● Assignment
Reproduce the text on FGFR2 amplification and linked-read sequencing word for word, from start to finish.

Text excerpt below:

Ji added that the group decided to use the 10x technology both because it would enable analysis of large DNA molecules around 50 kilobases in size and because the DNA input requirements were small enough to be feasible for clinical cancer samples. Only around 1 nanogram of DNA is needed, he said, which "enables analyses from biopsy samples."
The researchers performed linked-read whole-genome sequencing of both metastatic tumors and matched normal tissue. The DNA from the primary tumor was too low in quality to perform linked-read sequencing, but the researchers performed conventional sequencing of the primary tumor as well as the metastatic tumors.
The researchers identified an amplification of the region surrounding the FGFR2 gene in both metastatic samples but not in the primary tumor, findings that were confirmed by ddPCR.
While conventional whole-genome sequencing was able to identify some of the structural variant events, it could not identify all of them, and did not provide enough detail to reconstruct the series of events that led to the FGFR2 amplification.
By contrast, the linked-read data yielded more granular details of the amplification, including structural variant events that were unique to each metastatic tumor, and enabled the researchers to phase the variants and piece together the processes that led to the rearrangement.
The analysis identified that each metastatic tumor had different breakpoints, suggesting that the rearrangements occurred independently. The researchers were also able to phase the structural variant events using the linked-read data. In one metastatic tumor, they evaluated a duplication, a deletion, and an inversion, and found that they all occurred on the same haplotype.

End of Text excerpt.
Records supplied below:

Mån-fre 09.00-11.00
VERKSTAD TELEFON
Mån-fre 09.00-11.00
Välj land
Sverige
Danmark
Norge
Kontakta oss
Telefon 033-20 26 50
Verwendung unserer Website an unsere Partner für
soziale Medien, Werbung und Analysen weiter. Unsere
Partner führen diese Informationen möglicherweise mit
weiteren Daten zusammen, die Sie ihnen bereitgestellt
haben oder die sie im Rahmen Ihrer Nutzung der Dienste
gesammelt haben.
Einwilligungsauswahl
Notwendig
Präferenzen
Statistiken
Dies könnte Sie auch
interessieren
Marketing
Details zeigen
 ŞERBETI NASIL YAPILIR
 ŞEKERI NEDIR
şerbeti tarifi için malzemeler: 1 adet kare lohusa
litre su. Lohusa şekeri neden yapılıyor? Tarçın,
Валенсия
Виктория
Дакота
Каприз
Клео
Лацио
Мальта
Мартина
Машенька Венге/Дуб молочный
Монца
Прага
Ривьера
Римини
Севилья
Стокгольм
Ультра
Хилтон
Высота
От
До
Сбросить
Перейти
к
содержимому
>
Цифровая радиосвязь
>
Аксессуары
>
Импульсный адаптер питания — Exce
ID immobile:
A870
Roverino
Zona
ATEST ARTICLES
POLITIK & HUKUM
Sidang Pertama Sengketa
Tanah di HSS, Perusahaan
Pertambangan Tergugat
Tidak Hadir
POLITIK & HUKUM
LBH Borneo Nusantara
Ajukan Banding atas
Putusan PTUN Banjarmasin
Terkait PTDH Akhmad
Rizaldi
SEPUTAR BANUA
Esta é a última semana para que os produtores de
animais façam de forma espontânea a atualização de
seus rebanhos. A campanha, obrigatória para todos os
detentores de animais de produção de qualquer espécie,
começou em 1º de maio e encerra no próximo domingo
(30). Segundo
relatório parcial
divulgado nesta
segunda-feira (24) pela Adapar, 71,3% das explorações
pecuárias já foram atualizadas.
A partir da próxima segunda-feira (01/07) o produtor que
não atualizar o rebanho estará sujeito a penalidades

End of Records supplied.
Records supplied below:

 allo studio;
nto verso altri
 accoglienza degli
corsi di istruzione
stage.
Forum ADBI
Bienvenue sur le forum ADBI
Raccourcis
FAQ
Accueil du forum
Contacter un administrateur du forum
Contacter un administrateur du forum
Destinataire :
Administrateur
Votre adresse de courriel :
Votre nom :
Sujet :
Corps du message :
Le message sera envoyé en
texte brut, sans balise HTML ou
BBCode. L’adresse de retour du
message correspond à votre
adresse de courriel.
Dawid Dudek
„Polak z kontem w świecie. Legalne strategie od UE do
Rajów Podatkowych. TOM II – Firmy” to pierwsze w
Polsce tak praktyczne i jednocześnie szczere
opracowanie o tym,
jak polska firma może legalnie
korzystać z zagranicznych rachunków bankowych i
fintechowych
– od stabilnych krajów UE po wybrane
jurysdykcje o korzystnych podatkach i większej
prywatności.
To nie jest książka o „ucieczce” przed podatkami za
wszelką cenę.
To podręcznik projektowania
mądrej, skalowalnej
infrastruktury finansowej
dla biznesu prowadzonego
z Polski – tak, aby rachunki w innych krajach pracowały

End of Records supplied.

● Reply
Ji added that the group decided to use the 10x technology both because it would enable analysis of large DNA molecules around 50 kilobases in size and because the DNA input requirements were small enough to be feasible for clinical cancer samples. Only around 1 nanogram of DNA is needed, he said, which "enables analyses from biopsy samples."
The researchers performed linked-read whole-genome sequencing of both metastatic tumors and matched normal tissue. The DNA from the primary tumor was too low in quality to perform linked-read sequencing, but the researchers performed conventional sequencing of the primary tumor as well as the metastatic tumors.
The researchers identified an amplification of the region surrounding the FGFR2 gene in both metastatic samples but not in the primary tumor, findings that were confirmed by ddPCR.
While conventional whole-genome sequencing was able to identify some of the structural variant events, it could not identify all of them, and did not provide enough detail to reconstruct the series of events that led to the FGFR2 amplification.
By contrast, the linked-read data yielded more granular details of the amplification, including structural variant events that were unique to each metastatic tumor, and enabled the researchers to phase the variants and piece together the processes that led to the rearrangement.
The analysis identified that each metastatic tumor had different breakpoints, suggesting that the rearrangements occurred independently. The researchers were also able to phase the structural variant events using the linked-read data. In one metastatic tumor, they evaluated a duplication, a deletion, and an inversion, and found that they all occurred on the same haplotype.